> EXERCISE DIRECTIONS: Copy out each of the following entries word for word, omitting the pictures.

* BEGIN DATA SUPPLIED *

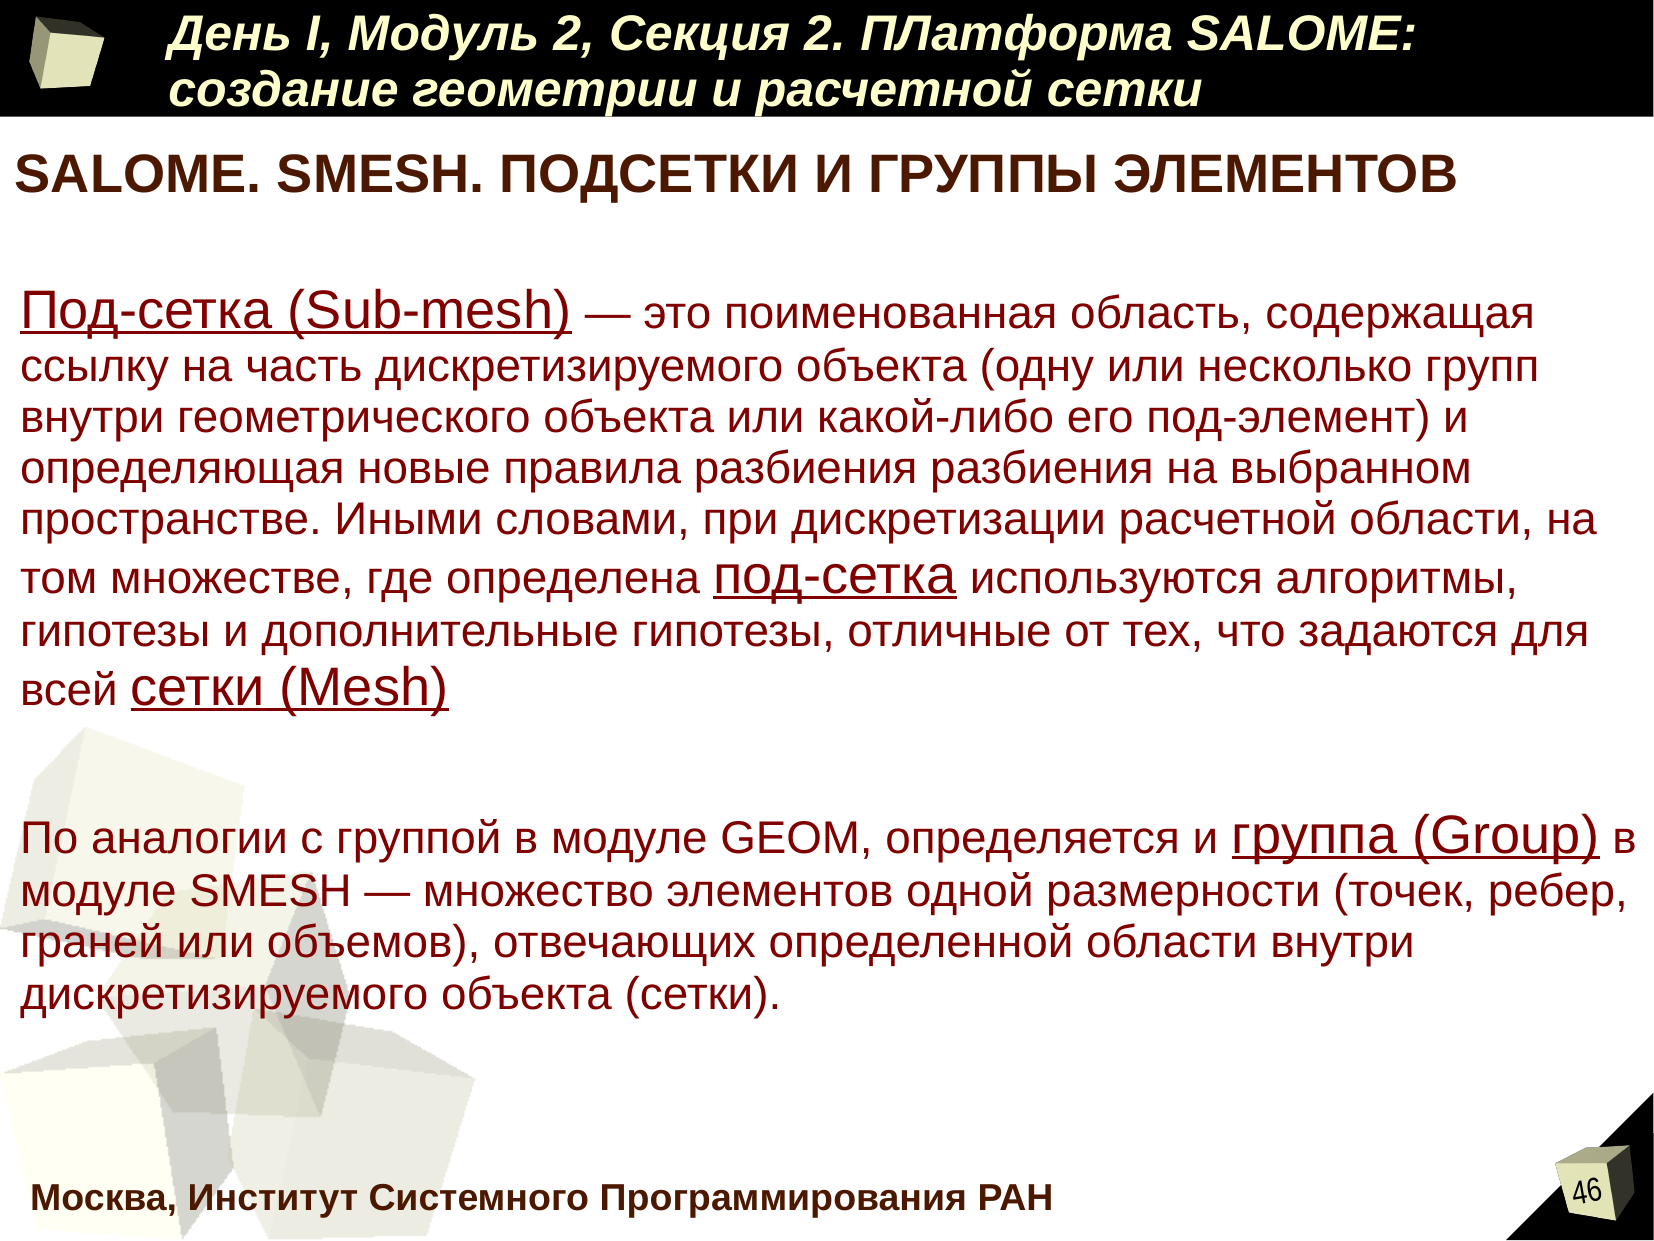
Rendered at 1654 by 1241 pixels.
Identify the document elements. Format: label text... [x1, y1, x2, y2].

picture [464, 1193, 472, 1198]
text_box Под-сетка (Sub-mesh) — это поименованная область, содержащая ссылку на часть дискретизируемого объекта (одну или несколько групп внутри геометрического объекта или какой-либо его под-элемент) и определяющая новые правила разбиения разбиения на выбранном пространстве. Иными словами, при дискретизации расчетной области, на том множестве, где определена под-сетка используются алгоритмы, гипотезы и дополнительные гипотезы, отличные от тех, что задаются для всей сетки (Mesh) [5, 271, 1654, 725]
text_box SALOME. SMESH. ПОДСЕТКИ И ГРУППЫ ЭЛЕМЕНТОВ [0, 136, 1654, 217]
text_box По аналогии с группой в модуле GEOM, определяется и группа (Group) в модуле SMESH — множество элементов одной размерности (точек, ребер, граней или объемов), отвечающих определенной области внутри дискретизируемого объекта (сетки). [5, 797, 1654, 1034]
picture [0, 726, 477, 1241]
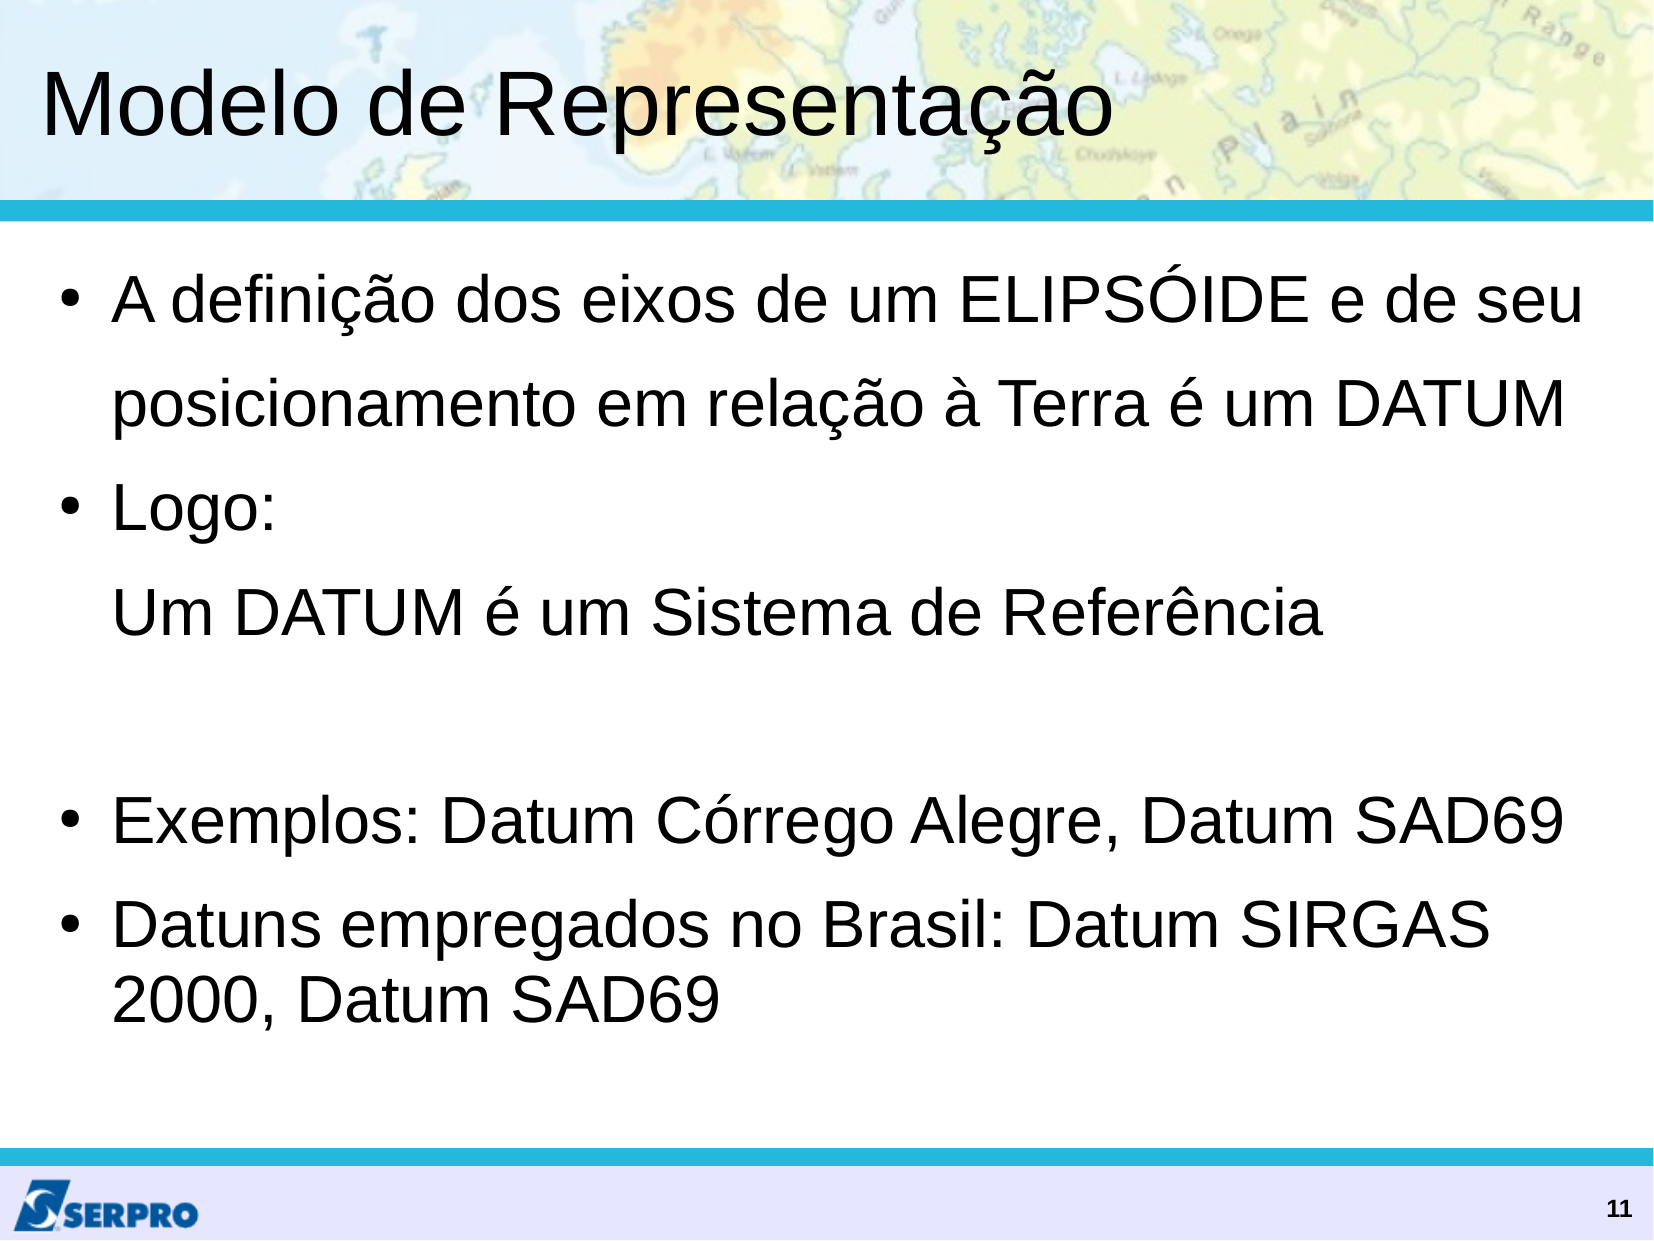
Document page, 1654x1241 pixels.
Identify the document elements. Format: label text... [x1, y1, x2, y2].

picture [10, 1177, 201, 1235]
title Modelo de Representação [40, 49, 1614, 159]
list A definição dos eixos de um ELIPSÓIDE e de seu posicionamento em relação à Terra é um DATUM Logo: Um DATUM é um Sistema de Referência Exemplos: Datum Córrego Alegre, Datum SAD69 Datuns empregados no Brasil: Datum SIRGAS 2000, Datum SAD69 [40, 261, 1616, 1081]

* END DATA SUPPLIED *

> EXPECTED ANSWER:
Rendered at 1654 by 1241 pixels.
Identify the document elements. Format: label text... [x1, y1, x2, y2].

picture [464, 1193, 472, 1198]
text_box Под-сетка (Sub-mesh) — это поименованная область, содержащая ссылку на часть дискретизируемого объекта (одну или несколько групп внутри геометрического объекта или какой-либо его под-элемент) и определяющая новые правила разбиения разбиения на выбранном пространстве. Иными словами, при дискретизации расчетной области, на том множестве, где определена под-сетка используются алгоритмы, гипотезы и дополнительные гипотезы, отличные от тех, что задаются для всей сетки (Mesh) [5, 271, 1654, 725]
text_box SALOME. SMESH. ПОДСЕТКИ И ГРУППЫ ЭЛЕМЕНТОВ [0, 136, 1654, 217]
text_box По аналогии с группой в модуле GEOM, определяется и группа (Group) в модуле SMESH — множество элементов одной размерности (точек, ребер, граней или объемов), отвечающих определенной области внутри дискретизируемого объекта (сетки). [5, 797, 1654, 1034]
picture [0, 726, 477, 1241]
Document page, 1654x1241 pixels.
Identify the document elements. Format: label text... [x1, y1, x2, y2].

picture [10, 1177, 201, 1235]
title Modelo de Representação [40, 49, 1614, 159]
list A definição dos eixos de um ELIPSÓIDE e de seu posicionamento em relação à Terra é um DATUM Logo: Um DATUM é um Sistema de Referência Exemplos: Datum Córrego Alegre, Datum SAD69 Datuns empregados no Brasil: Datum SIRGAS 2000, Datum SAD69 [40, 261, 1616, 1081]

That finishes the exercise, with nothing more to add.